Segment Start: PROVIDED PASSAGE

Richard Billington
The AWS Customer Incident Response Team (CIRT) helps customers of all sizes when they have an active security event in their AWS account. In this talk you will hear about some common security events seen by AWS CIRT, how we respond to them, and most importantly how to stop those events happening in your account. After studying software engineering and computer science at the University of Queensland, Richard started his working life as a Solaris sysadmin at the University of Queensland before joining the AusCERT coordination centre team and later managing it. Eventually the lure of financial crime and fraud (or preventing and detecting them, of course) drew Richard across to Suncorp Group where he joined the Security Threat Analysis and Response Team. After a couple of years Richard started managing that team as a rebuild and upgrade of the Incident response and SOC capability kicked off. Following that, and a quick year testing the waters as a security architect at Suncorp, Richard joined the AWS Customer Incident Response Team where he helps customers of all sizes who are having a bad day in the cloud.
12:30 - 13:30
Lunch
Sponsored by CrowdStrike
13:30 - 14:00
Burnout in Security Operations
Phil Cole
Burnout has increasingly become a significant issue for security operations teams, and a risk for the organisations that rely on them. With the ever increasing threat environment and more frequent high profile breaches, there is more demand than ever for experienced security operations staff. But the skills shortage, combined with these increased demands are placing more stressors than ever on security operations teams, which can lead to burnout. In addition to the human impact, this can decrease engagement, performance and retention, all of which put organisations at increased risk. In this presentation, Phil talks about his experiences in security operations, and looks at some of the factors driving burnout, and what we can do to address them. Phil has more than 20 years’ experience in engineering and cybersecurity technical management, with both operator and leadership roles within enterprise security operations teams in financial services and higher education. Previous roles include time as a practice lead for security operations and incident response at Suncorp Group and Team Leader for Security Operations at AusCERT, where he assisted the Australian Red Cross Blood Service with their 2016 data breach. He has also helped to establish threat intelligence sharing groups for different markets, including state government agencies and higher education, and prior to moving into cyber security he worked in biomedical engineering and human factors. His diverse background brings unique insights into the field of cyber security operations and incident response. Phil currently works at Cydarm Technologies, adding his significant experience and expertise to their cyber response management platform which provides capabilities that cover a comprehensive set of needs for security operations teams.

Segment End: PROVIDED PASSAGE
Segment Start: INPUT DATA

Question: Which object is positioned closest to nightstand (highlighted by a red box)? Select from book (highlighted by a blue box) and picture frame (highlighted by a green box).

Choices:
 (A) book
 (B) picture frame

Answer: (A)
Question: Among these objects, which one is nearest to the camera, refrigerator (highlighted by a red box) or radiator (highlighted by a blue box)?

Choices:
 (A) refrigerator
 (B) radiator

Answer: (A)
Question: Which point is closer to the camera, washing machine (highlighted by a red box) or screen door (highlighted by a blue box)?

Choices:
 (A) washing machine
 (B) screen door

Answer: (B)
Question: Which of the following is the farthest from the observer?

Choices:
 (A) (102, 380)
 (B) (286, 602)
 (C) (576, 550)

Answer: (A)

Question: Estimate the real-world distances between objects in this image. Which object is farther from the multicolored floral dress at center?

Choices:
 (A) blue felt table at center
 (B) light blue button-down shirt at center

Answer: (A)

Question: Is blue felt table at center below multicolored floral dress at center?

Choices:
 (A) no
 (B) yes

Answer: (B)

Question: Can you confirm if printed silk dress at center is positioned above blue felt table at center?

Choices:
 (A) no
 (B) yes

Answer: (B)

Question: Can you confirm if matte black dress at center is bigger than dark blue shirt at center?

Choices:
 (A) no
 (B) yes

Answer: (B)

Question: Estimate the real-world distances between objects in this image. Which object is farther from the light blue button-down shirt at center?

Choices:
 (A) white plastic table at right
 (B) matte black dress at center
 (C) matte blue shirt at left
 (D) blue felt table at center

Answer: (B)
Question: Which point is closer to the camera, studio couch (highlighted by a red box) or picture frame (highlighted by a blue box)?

Segment End: INPUT DATA

REQUIRED ACTIONS:
**a.** Answer these questions from the conference schedule:
(i) Where did Richard Billington study software engineering and computer science?
(ii) Who sponsored the lunch?
(iii) Which organization did Phil Cole assist with its 2016 data breach?
**b.** Could you continue the conference schedule from its last line?
The entries play no part here.

ANSWERS PER TASK:
**a.**
(i) The University of Queensland
(ii) CrowdStrike
(iii) The Australian Red Cross Blood Service

**b.**
14:00 - 14:30
Top Treasure of the Cyber Espionage Museum
Today in cyber we stand on the shoulders of giants - a 500 year timeline of priests and diplomats, mathematicians, cryptographers and linguists, technicians and developers who built the tools that gradually evolved into cyber. However much of this technology was developed in secret, and routinely destroyed at end of life - so there are few surviving artefacts. This combined with the invisible and ephemeral nature of cyber, has meant that our industry is relatively poor in terms of tangible heritage, vs that of all the other industries that we protect. In this talk, Mike will illuminate the inspiring evolution of cyber via some of the top treasures from his collection. This journey will take us from Renaissance books on cryptography, through genuine espionage equipment and working cipher machines, to the Phone Phreaks and the birth of cyber. Mike Pritchard is Regional Manager for Cydarm, a locally developed Incident Response and Collaboration platform. Mike has worked in IT-related areas in Australia and the UK for many years, the last twelve years in security. Mike's passion project is to create a cyber-espionage museum to: help inspire young people to double down on STEM education and cyber careers, to demystify our past and make threat actors more tangible, and to create a cultural resource for cyber people and the wider community.